[Indoor and outdoor scene photos]
Start of Block

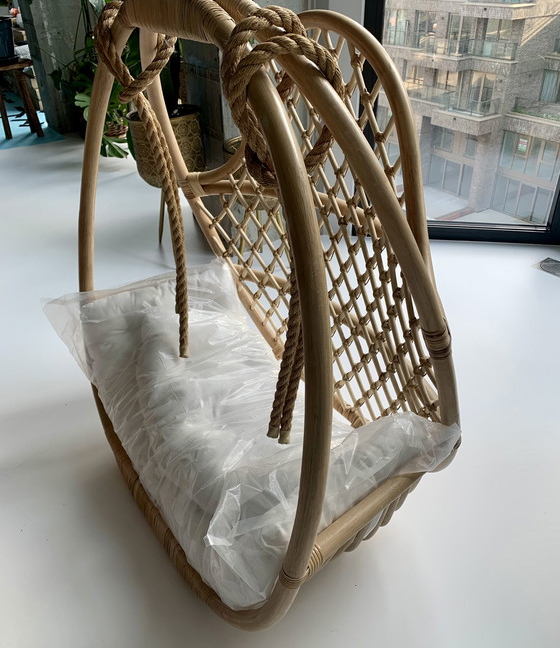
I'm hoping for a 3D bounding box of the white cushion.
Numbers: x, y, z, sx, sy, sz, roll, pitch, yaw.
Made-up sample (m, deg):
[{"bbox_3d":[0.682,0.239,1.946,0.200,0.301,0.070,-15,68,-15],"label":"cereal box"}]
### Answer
[{"bbox_3d":[-0.115,0.189,1.351,0.520,0.270,0.920,-22,38,-30],"label":"white cushion"}]

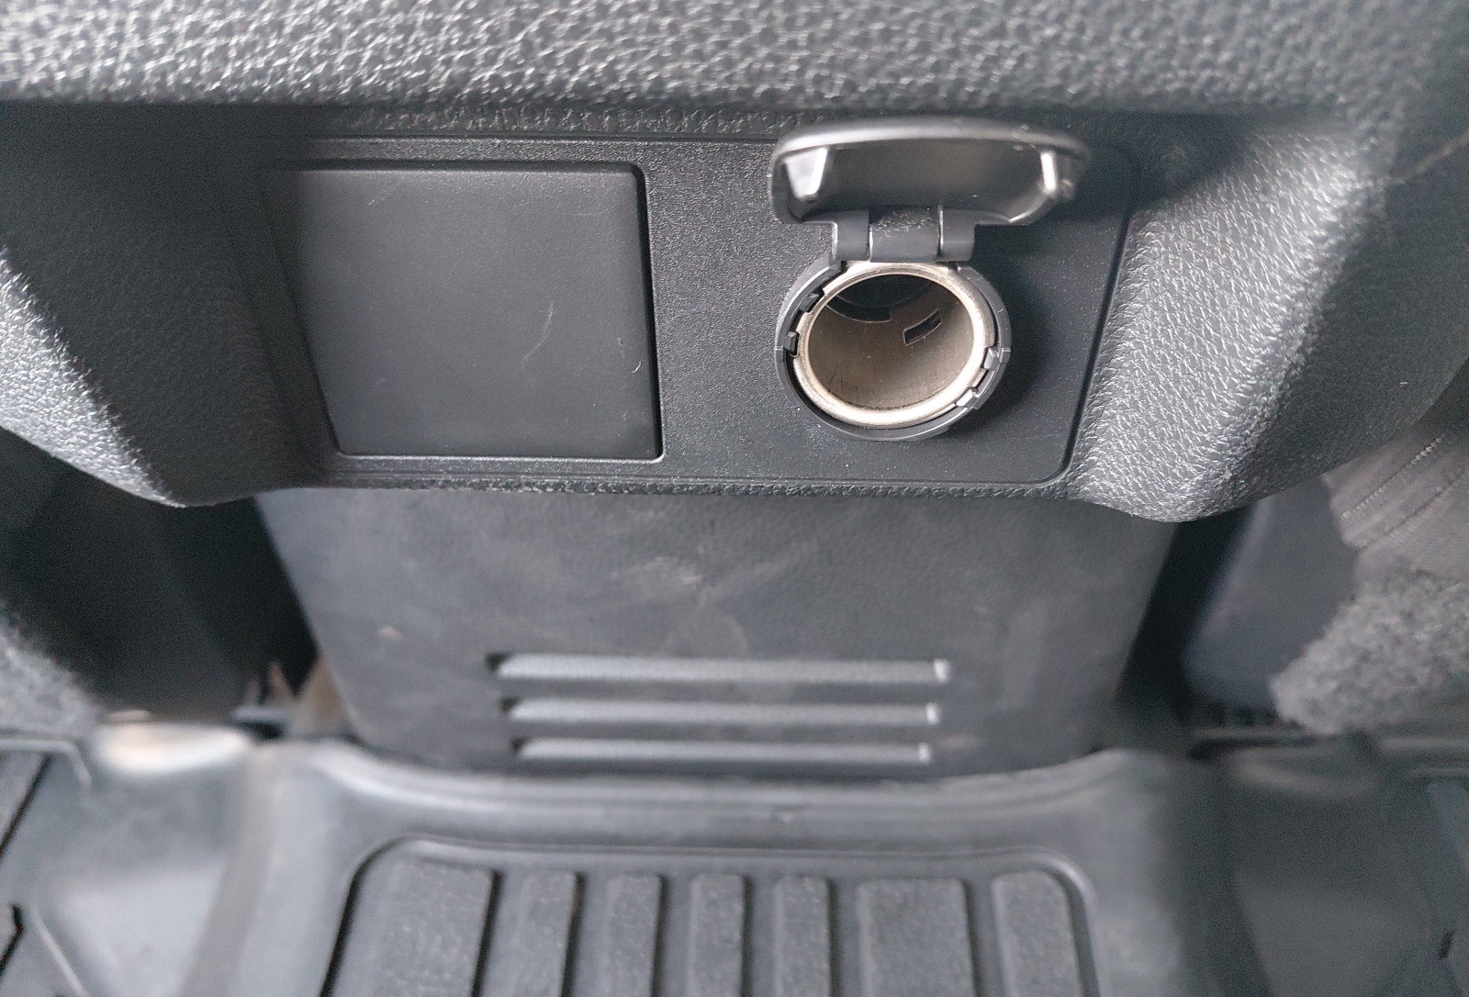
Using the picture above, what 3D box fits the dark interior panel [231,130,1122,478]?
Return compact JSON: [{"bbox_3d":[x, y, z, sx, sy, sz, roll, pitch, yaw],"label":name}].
[{"bbox_3d":[-0.007,-0.023,0.139,0.108,0.050,0.010,1,39,1],"label":"dark interior panel"}]

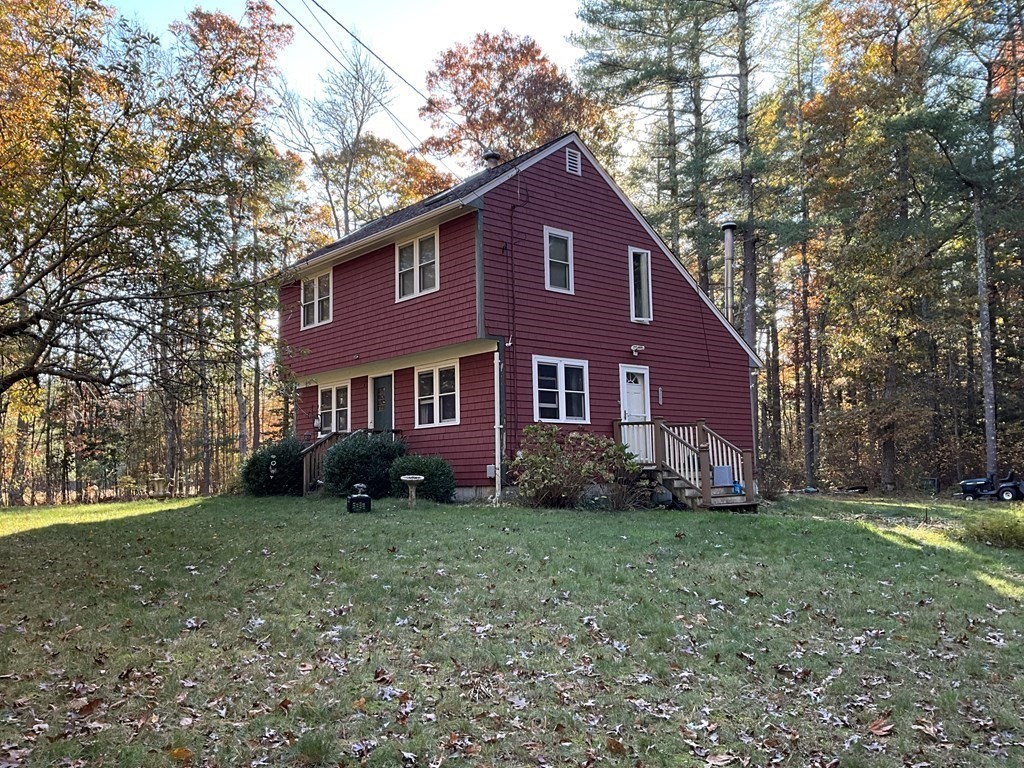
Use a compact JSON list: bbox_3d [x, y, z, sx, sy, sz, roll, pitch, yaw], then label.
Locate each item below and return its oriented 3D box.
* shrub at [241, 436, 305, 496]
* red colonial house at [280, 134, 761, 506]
[{"bbox_3d":[-5.521,1.915,20.119,1.550,1.400,1.600,4,-7,-40],"label":"shrub"},{"bbox_3d":[0.001,-1.040,22.491,9.412,7.810,8.914,4,-7,-40],"label":"red colonial house"}]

End of Block

__AIM OF THE TASK__
Copy out each of the entries above, swapping "compact JSON" for "minified JSON" and keeping everything else the same. Omit the pictures.

__RESPONSE AREA__
I'm hoping for a 3D bounding box of the white cushion.
Numbers: x, y, z, sx, sy, sz, roll, pitch, yaw.
Made-up sample (m, deg):
[{"bbox_3d":[0.682,0.239,1.946,0.200,0.301,0.070,-15,68,-15],"label":"cereal box"}]
### Answer
[{"bbox_3d":[-0.115,0.189,1.351,0.520,0.270,0.920,-22,38,-30],"label":"white cushion"}]

Using the picture above, what 3D box fits the dark interior panel [231,130,1122,478]?
Return minified JSON: [{"bbox_3d":[x, y, z, sx, sy, sz, roll, pitch, yaw],"label":name}].
[{"bbox_3d":[-0.007,-0.023,0.139,0.108,0.050,0.010,1,39,1],"label":"dark interior panel"}]

Use a minified JSON list: bbox_3d [x, y, z, sx, sy, sz, roll, pitch, yaw], then label.
Locate each item below and return its oriented 3D box.
* shrub at [241, 436, 305, 496]
* red colonial house at [280, 134, 761, 506]
[{"bbox_3d":[-5.521,1.915,20.119,1.550,1.400,1.600,4,-7,-40],"label":"shrub"},{"bbox_3d":[0.001,-1.040,22.491,9.412,7.810,8.914,4,-7,-40],"label":"red colonial house"}]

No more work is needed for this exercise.